0

I am extracting a large number of files (~850,000) and loading them into a postgres database with sqlalchemy. I am able to load the files into the database just fine without using multiprocessing but it will take more than a day to load and I would like it to load faster.

I created a process pool with the following code:

def load_submissions(submissions_path:str, db_url:str) -> None:
    submissions = {}
    for file in os.listdir(submissions_path):

        file_path = os.path.abspath(os.path.join(submissions_path, file))
        file = os.path.basename(file)
        cik = numbers_from_filename(file)
        # only take the left ten digits of the cik
        cik = cik[:10] if cik else None
        
        if cik:
            if cik in submissions:
                submissions[cik].append(file_path)
            else:
                submissions[cik] = [file_path]
        else:
            log.info(f'Could not find a CIK in the filename: {file_path}')
    log.debug(f'Submissions loaded')

    tasks = [(files, db_url) for files in submissions.values()]
    log.debug(f'Creating pool with {multiprocessing.cpu_count()} processes')
    try:
        num_processes = min(len(submissions), multiprocessing.cpu_count())
        with multiprocessing.get_context("spawn").Pool(processes=num_processes) as pool:
            log.debug(f'Loading submissions with multiprocessing.Pool()')
            pool.starmap(load_submission, tasks)
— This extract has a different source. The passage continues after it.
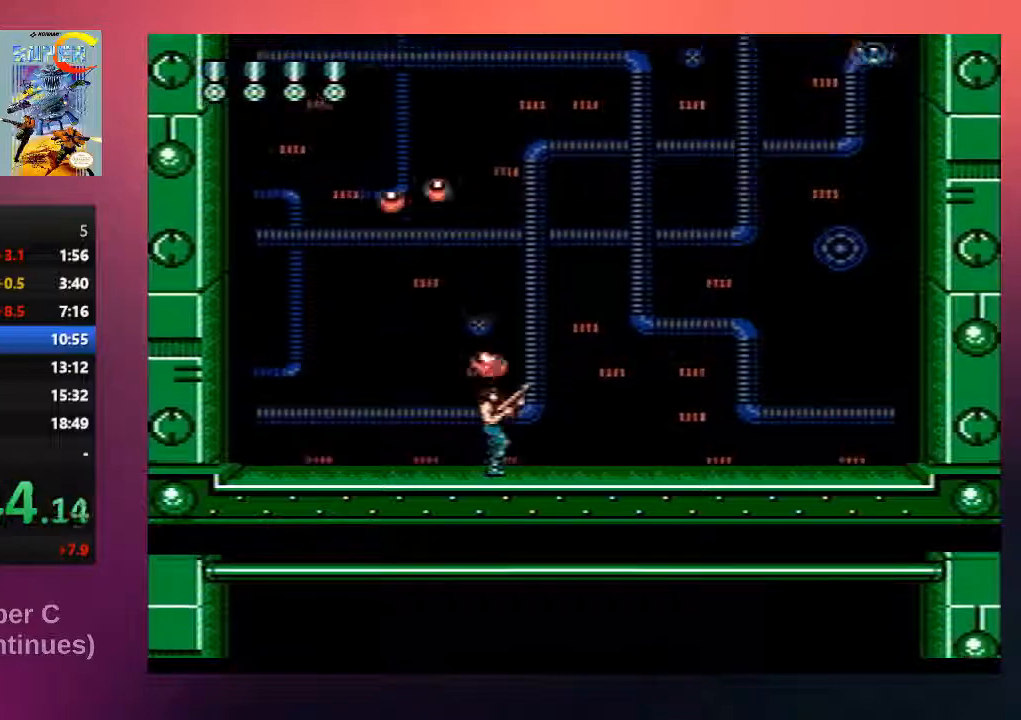
{"buttons": ["B", "DPAD_UP", "DPAD_RIGHT"], "events": [[83, "B", "up"], [183, "B", "down"], [317, "B", "up"], [417, "B", "down"]]}
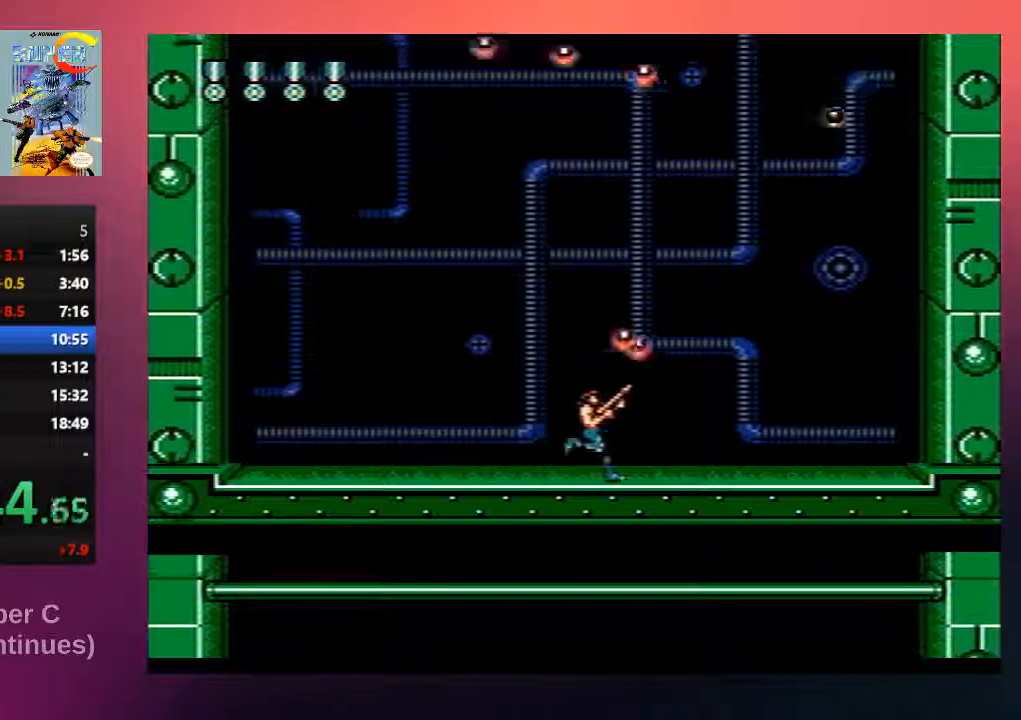
{"buttons": ["B", "DPAD_UP", "DPAD_LEFT"], "events": [[50, "B", "up"], [183, "B", "down"], [267, "B", "up"], [400, "DPAD_RIGHT", "up"], [433, "B", "down"], [467, "DPAD_LEFT", "down"]]}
    except Exception as e:
        log.exception(e)

This calls the function load_submission which also uses the init function to create the database engine. Both shown here:

def init(db_url: str) -> sqlalchemy.engine.Engine:
    engine = create_engine(db_url, poolclass=sqlalchemy.pool.QueuePool)
    # check to see if the tables exists, if not create them
    if not inspect(engine).has_table(engine, 'Company'):
        Base.metadata.tables['Company'].create(engine)
    if not inspect(engine).has_table(engine, 'FormerName'):
        Base.metadata.tables['FormerName'].create(engine)
    if not inspect(engine).has_table(engine, 'Address'):
        Base.metadata.tables['Address'].create(engine)
    if not inspect(engine).has_table(engine, 'Ticker'):
        Base.metadata.tables['Ticker'].create(engine)
    if not inspect(engine).has_table(engine, 'ExchangeCompany'):
        Base.metadata.tables['ExchangeCompany'].create(engine)
    if not inspect(engine).has_table(engine, 'Filing'):
        Base.metadata.tables['Filing'].create(engine)
    return engine

def load_submission(submission_files: list[str], db_url: str) -> None:

    submission = extract_submission(submission_files)

    c = submission.get('cik')
    if not c:
        raise KeyError(f'No CIK found in submission')
    c = c.zfill(10)  

    log.debug(f'Process {os.getpid()} is loading submission for CIK: {c}')
    
    engine = db.init(db_url)

    log.debug(f'Engine initialized for CIK: {c}')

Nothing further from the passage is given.